EgyptMiddle East

Israel appoints first female Muslim judge to religious court

The Committee for the Appointment of Judges in Israel, headed by Justice Minister Ayelet Shaked, appointed Hanaa al-Khatib as the first female judge to a Muslim religious court.
Israeli newspaper Yedioth Ahronoth reported that four Arab judges had also been appointed, but Khatib was the first woman to hold the post.
According to the newspaper, Khatib is an expert on personal status law and Sharia law provisions. She is from Tamra city in the northern occupied Palestinian territories, is married and has four children.
Women are not usually allowed to hold posts in religious courts in Israel. Khatib, who will wear hijab in Israeli courts, was appointed after a long struggle petitioning the Supreme Israeli Court since 2000 to allow the appointment of a woman to the post.
"The committee met in the Knesset and unanimously elected Hanaa al-Khatib. I think we have achieved justice in the institution that seeks justice. We have chosen a woman for the first time as judge and I think this step should have been taken place before," she said.

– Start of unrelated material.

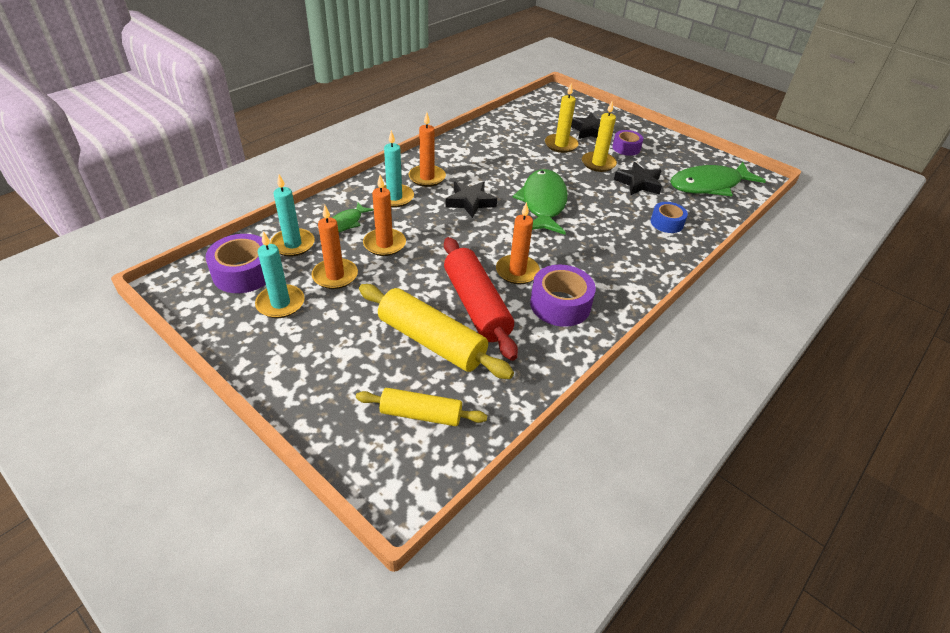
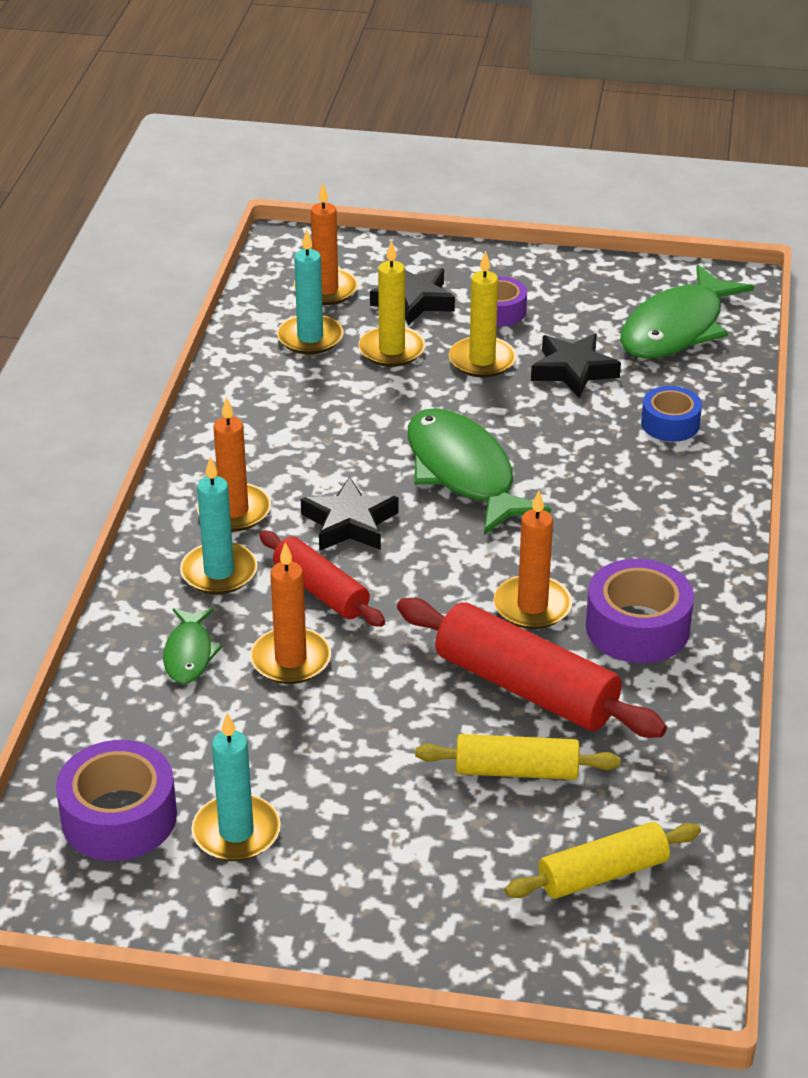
camera: 30 degrees left, 5 degrees down
(293, 244) = (143, 732): turquoise candle -> turquoise candle (310, 338)
(335, 276) = (270, 748): orange candle -> orange candle (325, 290)
(428, 223) = (321, 591): none -> red rolling pin
(432, 341) = (516, 770): yellow rolling pin -> yellow rolling pin, size x0.62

"This step is a great news for Arab women in particular and the Arab community in general. I am surprised by this appointment and I hope it will be a good step in preparation for the selection of other women to fill positions," Khatib mentioned.
MP Aida Touma, a member of the Knesset on the Arab List, said the appointment of Khatib as the first Arab female judge is a historic step for the feminist movement in the country.
About two years ago, the Israeli government opposed a bill propsing the representation of women in judicial positions in religious courts.